In Canada, investigators from the MMAD routinely call physicians about the most innocuous Form B1 or B2 that they sign "just to verify". In Canada, because of the litigation that created the whole system to respond to the court Order, the MMAR is set up so that if the doctor signs, there is no discretion under the MMAR for Health Canada to refuse to issue a card. MMAD does not have any choice BUT to give an applicant an Authorization to Possess and a Personal Production License if the form checks out – that’s the way the law is set up. Not if the applicant has a criminal record, not if the applicant routinely smokes dope on his front lawn (or inside or outside of a bar, either)... not for any reason, really. If you meet the medical criteria, you get the ATP card. Period. But that doesn’t mean they are going to make it easy – and they surely don’t.
So why does it take so long to get your card in Canada? Because MMAD hassles the doctor, virtually each and every time the doctor signs one. MMAD investigators call the doctor's office and speaks to staff “just to verify”. They will even try to persuade the physician to lower the recommended limits, too. It's insane. A Canadian doctor never, ever, faces this sort of routine questioning regarding their medical advice in any aspect of their practice. Canadian doctors can - and do - routinely prescribe far more damaging amounts of highly controlled narcotics that nobody ever reviews. They do it every week. Many of them do it every day of every week.
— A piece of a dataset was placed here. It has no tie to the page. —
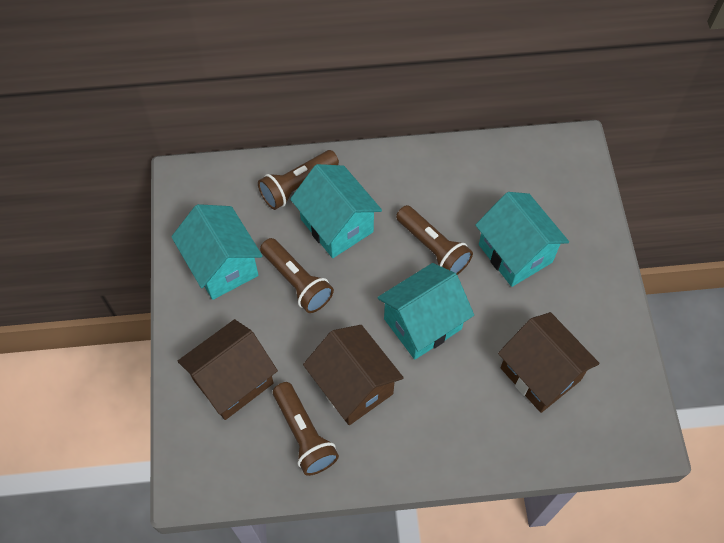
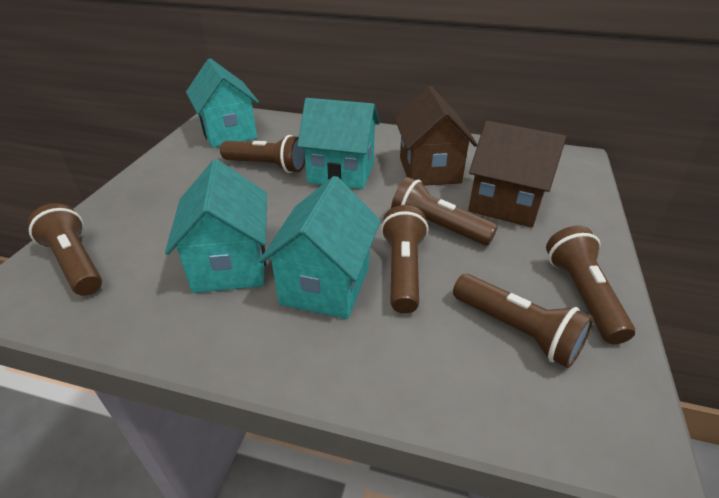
brown flashlight: [258,150,339,210] [260,238,334,313] [273,382,339,476] [396,205,473,275] = 4 -> [28,203,102,296] [220,135,305,173] [381,205,428,314] [391,177,498,246] [453,274,593,368] [546,226,635,344] = 6
brown house: [178,319,278,420] [303,325,404,425] [498,312,599,413] = 3 -> [395,86,477,186] [468,121,566,228] = 2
But with MMJ, the "firm culture" in the MMAD, bequeathed by the RCMP staffers who started it, is to investigate a huge percentage of applications and to always personally call the doctor if the recommended limit is 5 grams or more per day.
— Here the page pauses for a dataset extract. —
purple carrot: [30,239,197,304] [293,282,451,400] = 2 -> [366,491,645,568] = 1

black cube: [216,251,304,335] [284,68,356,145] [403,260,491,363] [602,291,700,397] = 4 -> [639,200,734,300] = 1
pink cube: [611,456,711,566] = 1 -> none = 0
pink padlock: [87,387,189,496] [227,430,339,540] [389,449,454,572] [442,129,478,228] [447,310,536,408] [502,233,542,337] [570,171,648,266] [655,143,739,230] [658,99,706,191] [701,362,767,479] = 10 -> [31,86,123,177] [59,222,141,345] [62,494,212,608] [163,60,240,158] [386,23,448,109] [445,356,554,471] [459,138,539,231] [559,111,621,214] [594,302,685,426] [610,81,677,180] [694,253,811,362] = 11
It is intimidation of physicians and it works, brilliantly. Doctors talk to other doctors and the profession in Canada has reached the consensus that they don't WANT to be gatekeepers for this sort of thing anymore.
So increasingly, they are just not playing along. Canadian doctors routinely ignore patient requests. The doctors in Canada simply don't care. Complaints, confrontations with patients, letters and more complaints. Whatever the case, the doctors in Canada don't want the hassle of MMAD investigators calling their offices and questioning their medical advice – that’s the bottom line.
In the end, the number of physicians in Canada who will sign a Form B1 is exceedingly low - and Form B2 even lower. They have been threatened by their insurers, their medical association (in the case of doctors in Quebec) and by the MMAD (nee RCMP) into not signing a god-damned thing. And so the vast majority of Canadian doctors want nothing to do with it at all.
Nowhere is this more evident than in this one simple and telling fact: if you ask a Canadian doctor to sign a letter confirming a diagnosis for filing with a compassion club, the overwhelming majority of them will do it without question if you come even close to qualifying for some potential illness that might benefit from MMJ. You ask that same doctor to sign a Form B1 or B2? They refuse. That's because they don't want the damned call from "Health Canada" inquiring into the standards of their medical practice.
Please appreciate it is not simply a call that bothers Canadian doctors, because most of the legitimate compassion clubs will call their office as well. No, it's the nature of the call. The compasion clubs actually call only "just to verify", whereas the MMAD calls, in reality, to investigate. It is a distinction with a very large difference.
Put all of the above factors together and that's why the access to MMJ in Canada is so much harder than it is in the America states that have MMJ laws. This is so even though most of the American state laws concerning medical marijuana are, in fact, much more restrictive on paper than are Canada's MMJ laws.
Bottom line: when it comes to marijuana, doctors don't like LEO very much either.